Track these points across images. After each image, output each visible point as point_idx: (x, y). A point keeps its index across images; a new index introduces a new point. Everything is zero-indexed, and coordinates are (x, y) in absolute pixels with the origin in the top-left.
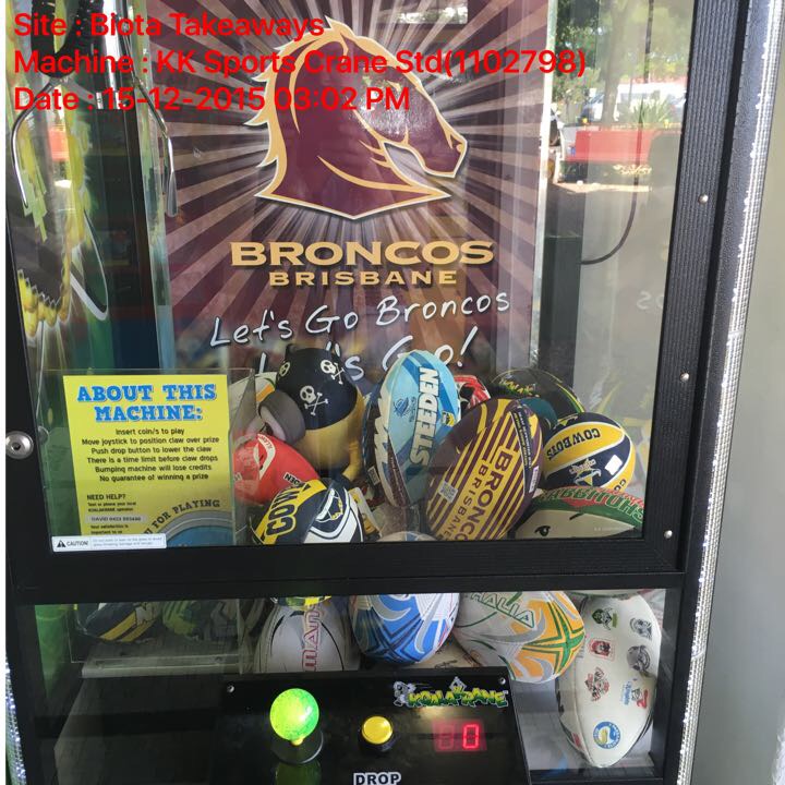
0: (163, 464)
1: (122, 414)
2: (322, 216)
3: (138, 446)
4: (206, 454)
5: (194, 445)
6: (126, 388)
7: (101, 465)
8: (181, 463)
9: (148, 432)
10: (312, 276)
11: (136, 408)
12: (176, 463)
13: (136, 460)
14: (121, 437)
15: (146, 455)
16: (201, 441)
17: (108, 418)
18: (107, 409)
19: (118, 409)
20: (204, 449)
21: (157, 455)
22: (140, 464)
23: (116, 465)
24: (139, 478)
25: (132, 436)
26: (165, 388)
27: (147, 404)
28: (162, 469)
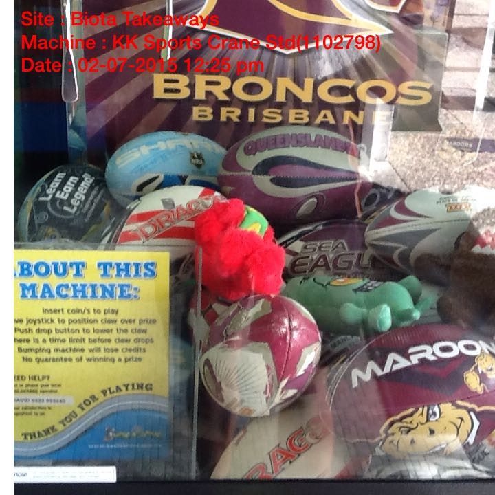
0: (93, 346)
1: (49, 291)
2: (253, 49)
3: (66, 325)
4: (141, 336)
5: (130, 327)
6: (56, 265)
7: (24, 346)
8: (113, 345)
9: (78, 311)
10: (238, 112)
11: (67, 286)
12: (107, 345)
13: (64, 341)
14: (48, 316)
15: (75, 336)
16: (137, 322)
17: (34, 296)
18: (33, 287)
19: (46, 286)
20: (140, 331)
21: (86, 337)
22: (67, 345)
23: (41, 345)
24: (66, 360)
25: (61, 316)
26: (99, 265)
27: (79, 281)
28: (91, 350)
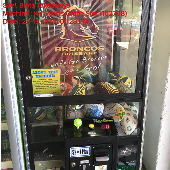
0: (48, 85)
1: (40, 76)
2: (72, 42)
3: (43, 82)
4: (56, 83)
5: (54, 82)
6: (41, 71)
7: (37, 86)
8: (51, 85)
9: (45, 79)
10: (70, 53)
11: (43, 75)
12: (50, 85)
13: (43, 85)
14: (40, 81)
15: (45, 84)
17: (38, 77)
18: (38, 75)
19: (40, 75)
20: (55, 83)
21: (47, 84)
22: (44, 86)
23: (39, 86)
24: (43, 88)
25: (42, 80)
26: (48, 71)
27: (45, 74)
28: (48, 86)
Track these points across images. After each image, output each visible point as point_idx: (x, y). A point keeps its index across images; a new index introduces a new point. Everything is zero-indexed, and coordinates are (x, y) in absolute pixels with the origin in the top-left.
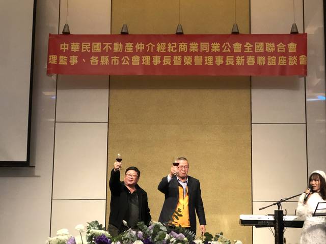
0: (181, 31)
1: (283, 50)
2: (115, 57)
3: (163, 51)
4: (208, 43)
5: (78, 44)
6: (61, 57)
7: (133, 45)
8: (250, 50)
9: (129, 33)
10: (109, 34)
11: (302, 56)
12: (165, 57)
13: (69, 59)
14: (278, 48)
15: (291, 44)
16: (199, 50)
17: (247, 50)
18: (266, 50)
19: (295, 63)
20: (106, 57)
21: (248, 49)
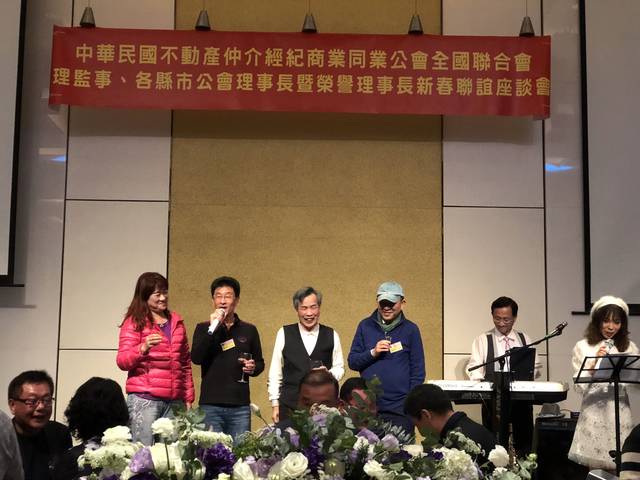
.....
*Task item*. Reproduce all of the lines above word for word, and leave the pictures out of your copy.

*Result of this task*.
Track these points across images. After each image, output each visible point as point_idx: (x, y). A point keeps its index across images; a new index introduces a new point. Everything is zero-indexed, and coordinates are (x, y) in absolute pixels with the origin in the top-left.
0: (163, 464)
1: (122, 414)
2: (322, 216)
3: (138, 446)
4: (206, 454)
5: (194, 445)
6: (126, 388)
7: (101, 465)
8: (181, 463)
9: (148, 432)
10: (312, 276)
11: (136, 408)
12: (176, 463)
13: (136, 460)
14: (121, 437)
15: (146, 455)
16: (201, 441)
17: (108, 418)
18: (107, 409)
19: (118, 409)
20: (204, 449)
21: (157, 455)
22: (140, 464)
23: (116, 465)
24: (139, 478)
25: (132, 436)
26: (165, 388)
27: (147, 404)
28: (162, 469)
0: (93, 346)
1: (49, 291)
2: (253, 49)
3: (66, 325)
4: (141, 336)
5: (130, 327)
6: (56, 265)
7: (24, 346)
8: (113, 345)
9: (78, 311)
10: (238, 112)
11: (67, 286)
12: (107, 345)
13: (64, 341)
14: (48, 316)
15: (75, 336)
16: (137, 322)
17: (34, 296)
18: (33, 287)
19: (46, 286)
20: (140, 331)
21: (86, 337)
22: (67, 345)
23: (41, 345)
24: (66, 360)
25: (61, 316)
26: (99, 265)
27: (79, 281)
28: (91, 350)
0: (48, 85)
1: (40, 76)
2: (72, 42)
3: (43, 82)
4: (56, 83)
5: (54, 82)
6: (41, 71)
7: (37, 86)
8: (51, 85)
9: (45, 79)
10: (70, 53)
11: (43, 75)
12: (50, 85)
13: (43, 85)
14: (40, 81)
15: (45, 84)
17: (38, 77)
18: (38, 75)
19: (40, 75)
20: (55, 83)
21: (47, 84)
22: (44, 86)
23: (39, 86)
24: (43, 88)
25: (42, 80)
26: (48, 71)
27: (45, 74)
28: (48, 86)
Track these points across images. After each image, output each visible point as point_idx: (x, y). A point keeps its index across images; a new index introduces a new point. Everything is zero-indexed, and coordinates are (x, y) in absolute pixels with the origin in the top-left.
0: (181, 31)
1: (283, 50)
2: (115, 57)
3: (163, 51)
4: (208, 43)
5: (78, 44)
6: (61, 57)
7: (133, 45)
8: (250, 50)
9: (129, 33)
10: (109, 34)
11: (302, 56)
12: (165, 57)
13: (69, 59)
14: (278, 48)
15: (291, 44)
16: (199, 50)
17: (247, 50)
18: (266, 50)
19: (295, 63)
20: (106, 57)
21: (248, 49)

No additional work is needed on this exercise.